Agreed. Not sure what 40 has to do with it. Obama is older than 40, too, and you know he's not voting for Romney.

I'm still trying to figure out what he meant, ha.

A big majority? You mean the majority of people who elected them in 2010 and is poised to elect them again this year (don't expect coat tails if Obama wins, the numbers so far predict the GOP at least holding if not picking up seats)?

Presuming your politics represents the majority when the vote counts say otherwise is a step down a very slippery slope, not to fascist dictatorship or anything silly like that, but to polarization and civil war.

Both sides are doing this ever increasing virulence and it has to stop, primarily by resisting such presumptions.

Indeed, the center is weaker for a number of reasons. Colbert had a funny comment this week about how the votes that are being courted by both campaigns are the worst people...they wait until they are at the register to look at the McD's menu...

Fascinating blog post: "Playing for 51 percent"

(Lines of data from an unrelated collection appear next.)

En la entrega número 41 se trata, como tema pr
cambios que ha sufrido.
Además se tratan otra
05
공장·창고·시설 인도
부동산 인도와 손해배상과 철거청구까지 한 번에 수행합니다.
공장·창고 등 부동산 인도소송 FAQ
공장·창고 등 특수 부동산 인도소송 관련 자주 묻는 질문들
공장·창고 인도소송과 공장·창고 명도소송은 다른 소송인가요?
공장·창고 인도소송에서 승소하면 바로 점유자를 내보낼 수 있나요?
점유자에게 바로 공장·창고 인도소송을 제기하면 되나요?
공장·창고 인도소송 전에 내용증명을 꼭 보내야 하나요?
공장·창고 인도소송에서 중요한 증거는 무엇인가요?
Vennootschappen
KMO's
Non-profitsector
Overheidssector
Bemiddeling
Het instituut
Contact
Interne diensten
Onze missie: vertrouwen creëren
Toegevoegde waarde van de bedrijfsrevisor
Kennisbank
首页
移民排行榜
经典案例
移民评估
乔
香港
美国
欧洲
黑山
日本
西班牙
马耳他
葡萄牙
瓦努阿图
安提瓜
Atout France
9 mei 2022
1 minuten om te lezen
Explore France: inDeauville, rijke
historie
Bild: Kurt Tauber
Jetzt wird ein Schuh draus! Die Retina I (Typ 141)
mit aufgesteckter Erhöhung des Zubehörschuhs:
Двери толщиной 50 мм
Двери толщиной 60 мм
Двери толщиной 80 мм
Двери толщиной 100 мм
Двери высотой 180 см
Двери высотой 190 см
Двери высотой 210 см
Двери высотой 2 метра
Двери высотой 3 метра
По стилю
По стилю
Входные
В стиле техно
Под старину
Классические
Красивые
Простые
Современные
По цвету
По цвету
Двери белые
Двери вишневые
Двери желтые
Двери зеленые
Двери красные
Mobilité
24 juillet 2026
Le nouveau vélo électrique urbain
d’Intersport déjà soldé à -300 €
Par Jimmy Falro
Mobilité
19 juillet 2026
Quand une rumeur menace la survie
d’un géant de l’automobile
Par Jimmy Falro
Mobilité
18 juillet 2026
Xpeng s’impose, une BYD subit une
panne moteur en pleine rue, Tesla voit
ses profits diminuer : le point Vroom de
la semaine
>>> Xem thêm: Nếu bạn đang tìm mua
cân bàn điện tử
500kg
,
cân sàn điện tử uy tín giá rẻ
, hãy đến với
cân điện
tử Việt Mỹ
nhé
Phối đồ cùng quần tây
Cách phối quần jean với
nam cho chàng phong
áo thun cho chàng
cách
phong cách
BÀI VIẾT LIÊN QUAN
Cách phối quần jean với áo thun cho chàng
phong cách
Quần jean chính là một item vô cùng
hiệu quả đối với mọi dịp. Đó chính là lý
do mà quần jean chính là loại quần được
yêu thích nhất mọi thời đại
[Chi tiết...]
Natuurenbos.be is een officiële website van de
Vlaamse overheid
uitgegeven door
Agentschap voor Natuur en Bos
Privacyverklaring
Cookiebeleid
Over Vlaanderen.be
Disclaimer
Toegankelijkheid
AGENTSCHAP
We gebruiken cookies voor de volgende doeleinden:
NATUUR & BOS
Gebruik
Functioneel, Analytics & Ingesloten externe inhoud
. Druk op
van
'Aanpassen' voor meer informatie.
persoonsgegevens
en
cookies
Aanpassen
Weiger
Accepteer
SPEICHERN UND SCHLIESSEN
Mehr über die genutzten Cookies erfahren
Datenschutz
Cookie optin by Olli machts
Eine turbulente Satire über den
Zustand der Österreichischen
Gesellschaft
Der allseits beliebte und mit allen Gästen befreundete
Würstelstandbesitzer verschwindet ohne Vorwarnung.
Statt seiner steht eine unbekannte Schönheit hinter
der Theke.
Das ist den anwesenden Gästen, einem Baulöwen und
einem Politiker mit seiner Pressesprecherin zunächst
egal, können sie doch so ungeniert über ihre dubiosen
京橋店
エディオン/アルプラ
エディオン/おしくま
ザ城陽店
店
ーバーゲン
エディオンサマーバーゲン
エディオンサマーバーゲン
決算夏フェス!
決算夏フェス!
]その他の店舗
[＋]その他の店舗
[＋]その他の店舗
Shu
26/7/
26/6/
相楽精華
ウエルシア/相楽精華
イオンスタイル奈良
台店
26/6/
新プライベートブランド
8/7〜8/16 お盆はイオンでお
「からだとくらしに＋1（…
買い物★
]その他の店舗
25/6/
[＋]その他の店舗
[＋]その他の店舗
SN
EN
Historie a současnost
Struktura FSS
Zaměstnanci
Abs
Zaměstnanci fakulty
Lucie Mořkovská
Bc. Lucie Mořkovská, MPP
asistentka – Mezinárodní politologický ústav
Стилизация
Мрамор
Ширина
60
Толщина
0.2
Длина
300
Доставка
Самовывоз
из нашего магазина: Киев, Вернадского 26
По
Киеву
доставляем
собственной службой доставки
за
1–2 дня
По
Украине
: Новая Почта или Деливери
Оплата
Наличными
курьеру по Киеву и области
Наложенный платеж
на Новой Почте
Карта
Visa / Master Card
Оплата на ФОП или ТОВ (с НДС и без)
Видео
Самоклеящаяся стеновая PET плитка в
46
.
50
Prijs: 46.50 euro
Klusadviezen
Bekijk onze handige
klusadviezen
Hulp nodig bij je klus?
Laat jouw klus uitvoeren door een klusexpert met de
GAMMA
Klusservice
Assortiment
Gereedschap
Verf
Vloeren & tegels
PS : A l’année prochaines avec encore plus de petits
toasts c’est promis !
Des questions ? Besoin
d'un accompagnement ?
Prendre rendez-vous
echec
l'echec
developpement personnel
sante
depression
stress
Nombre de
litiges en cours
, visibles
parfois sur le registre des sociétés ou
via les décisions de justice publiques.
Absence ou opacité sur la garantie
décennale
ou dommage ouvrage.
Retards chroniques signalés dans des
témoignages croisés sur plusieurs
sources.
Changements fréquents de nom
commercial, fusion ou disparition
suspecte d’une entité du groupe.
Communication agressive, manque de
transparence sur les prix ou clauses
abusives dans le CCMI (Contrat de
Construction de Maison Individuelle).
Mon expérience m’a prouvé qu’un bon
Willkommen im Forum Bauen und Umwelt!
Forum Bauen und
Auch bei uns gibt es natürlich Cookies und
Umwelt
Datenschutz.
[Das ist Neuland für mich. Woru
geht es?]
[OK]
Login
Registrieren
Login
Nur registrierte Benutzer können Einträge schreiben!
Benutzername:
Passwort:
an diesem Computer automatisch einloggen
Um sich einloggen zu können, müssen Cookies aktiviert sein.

http://douthat.blogs.nytimes.com/2012/07/11/playing-for-51-percent/

From Bill Kristol: "So far, the Romney campaign doesn’t resemble the Clinton campaign. It seems to be following more comfortably in the tradition of the five post-Cold War Republican presidential candidates who preceded Romney. They received 37.5 percent, 40.7 percent, 47.9 percent, 50.7 percent, and 45.7 percent of the vote, respectively. The average GOP presidential vote in these last five elections was 44.5 percent. In the last three, it was 48.1 percent. Give Romney an extra point for voter disillusionment with Obama, and a half-point for being better financed than his predecessors. It still strikes me as a path to (narrow) defeat."